By Roxanne (Yanchun) Liu
Medill Reports
Lori Schwartz’s father, a 74-year-old doctor, only goes to restaurants for dinner where he can use coupons. Raised in a poor family, her father watches how much he spends all the time despite the good paychecks he now earns, embarrassing his daughter.
“I hate it,” she said. “His cheapness is not attractive. I never want to be like that.”
Several adults interviewed for this story said they are comfortable spending more money on themselves than their thrifty parents do, but they are still influenced by their parents’ money habits. These children cherry-pick their parents’ financial behaviors, adopting those that fit with their current economic situation and their expectations of future financial means, said Jean Marie Dillon, a certified financial planner at Freedom Financial Counseling, LLC.
Schwartz, a 48-year-old mother who used to work in marketing, said she feels comfortable spending her own money but she leans more toward saving than spending, similar to her father but not quite to his extreme. She also adopted her parents’ approach of paying credits cards on time and avoiding debt, Schwartz said.
“I have a young son, and me and my husband want to make sure that we can provide for him,” said Schwartz, who has started a 529 college savings plan for her son. “That kind of changes a lot of things. It’s not just about yourself anymore. It’s about your family.”
Matt Bouvet, a 31-year-old senior video editor living in San Diego, said he likes to save money like his father does, who encouraged his son to read about bond investments and personal finance when he finished college. Instead of risking money on volatile investments like stocks and cryptocurrency, Bouvet puts 6 to 10 percent of his savings into his 401(k) plan.
Bouvet’s father, a businessman who grew up without much money, never took his family on a vacation trip that involved flying, Bouvet said. The family seldom dined out.
Bouvet didn’t completely inherit his father’s frugality. Fond of traveling for holidays and eating more expensive food than his father did, Bouvet is doing freelance jobs for extra money to spend on these hobbies and desires.
“When [my father] was my age, he already owned a house,” Bouvet said. “He already had a kid. I am very, very far away from that financially. It’s a different time.”
Mouk Chounlamany, a 33-year-old information technology developer working in Michigan, said his relationship with money is terrible. Born after a war in his home country of Laos and living in Thailand refugee camps and eating grass and eggs when he was a child, Chounlamany said he now spends quite a bit on food and travel, sometimes as much as $1,000 to $2,000 in less than a week.

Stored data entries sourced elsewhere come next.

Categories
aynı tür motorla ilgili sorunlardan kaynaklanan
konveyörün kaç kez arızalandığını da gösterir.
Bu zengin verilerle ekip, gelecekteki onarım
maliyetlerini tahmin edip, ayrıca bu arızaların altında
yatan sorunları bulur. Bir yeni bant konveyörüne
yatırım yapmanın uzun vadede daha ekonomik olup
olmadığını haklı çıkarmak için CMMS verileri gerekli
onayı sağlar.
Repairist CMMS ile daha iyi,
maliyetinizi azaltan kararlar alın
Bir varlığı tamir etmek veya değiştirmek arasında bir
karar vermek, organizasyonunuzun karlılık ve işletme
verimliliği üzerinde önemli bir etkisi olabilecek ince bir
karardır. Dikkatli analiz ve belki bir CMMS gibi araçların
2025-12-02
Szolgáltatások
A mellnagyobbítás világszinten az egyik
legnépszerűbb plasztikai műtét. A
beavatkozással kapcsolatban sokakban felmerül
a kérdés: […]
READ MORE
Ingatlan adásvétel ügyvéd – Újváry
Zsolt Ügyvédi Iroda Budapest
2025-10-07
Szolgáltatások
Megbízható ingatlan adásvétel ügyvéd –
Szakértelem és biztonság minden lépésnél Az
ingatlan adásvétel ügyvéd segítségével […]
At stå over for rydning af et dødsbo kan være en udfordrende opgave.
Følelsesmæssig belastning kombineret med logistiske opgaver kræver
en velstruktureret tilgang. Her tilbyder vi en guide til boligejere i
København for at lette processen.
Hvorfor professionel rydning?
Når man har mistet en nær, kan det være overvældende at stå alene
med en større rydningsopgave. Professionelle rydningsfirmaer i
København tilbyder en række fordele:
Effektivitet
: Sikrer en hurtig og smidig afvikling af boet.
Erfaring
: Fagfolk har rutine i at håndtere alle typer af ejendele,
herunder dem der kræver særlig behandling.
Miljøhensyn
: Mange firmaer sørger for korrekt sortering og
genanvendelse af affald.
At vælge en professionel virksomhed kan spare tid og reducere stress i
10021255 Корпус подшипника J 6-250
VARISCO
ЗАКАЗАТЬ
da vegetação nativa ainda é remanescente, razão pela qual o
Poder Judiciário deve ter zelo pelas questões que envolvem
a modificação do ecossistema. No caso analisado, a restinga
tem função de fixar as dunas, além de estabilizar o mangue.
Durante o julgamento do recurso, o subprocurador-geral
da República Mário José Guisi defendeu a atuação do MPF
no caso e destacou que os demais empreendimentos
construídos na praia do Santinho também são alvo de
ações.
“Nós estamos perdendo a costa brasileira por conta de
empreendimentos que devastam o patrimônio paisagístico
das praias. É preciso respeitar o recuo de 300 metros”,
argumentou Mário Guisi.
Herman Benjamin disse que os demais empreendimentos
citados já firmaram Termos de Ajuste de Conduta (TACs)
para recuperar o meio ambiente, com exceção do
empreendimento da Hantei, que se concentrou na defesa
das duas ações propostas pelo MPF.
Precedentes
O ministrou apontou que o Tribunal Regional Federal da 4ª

“If you’re born poor, you know how being poor is like,” Chounlamany said. “When you start to have money, you don’t really know how to save it. You don’t think about long-term goals like, here I should start saving, because you feel like you never have it to begin with, so why even start saving now?”
His mother, however, is still thrifty, eating simple food such as rice and vegetables, Chounlamany said.
James Dobbs, president at Woodfield Financial Advisors Inc., said many of his clients, several of whom make $200,000 to $700,000 a year and manage their money cautiously, find themselves helping one or more children between the ages of 30 and 50 address financial problems.
“Clients that have substantial wealth, say over $1 million, generally do not share that information with their children,” Dobbs said. “I believe if they told their children how much money they have, the children may start making different decisions about their own financing. It may take away their incentive to work harder. It may make them more dependent or become dependent on their parents.”
Wong Xinzhao, a 25-year-old undergraduate student in Chicago, said he follows the saving habits of his parents because he hasn’t seen a better way to deal with money.
Wong’s parents, whom he said are well-off public figures in China, seldom talk with their son about money management except for a curt tip of “save your money and don’t overspend.”
Although parental money behaviors have significant impact on children, discussing money is usually taboo around the dinner table, Freedom Financial’s Dillon said.
“Lots of clients come to me seeking truth that they never heard from their parents,” she said.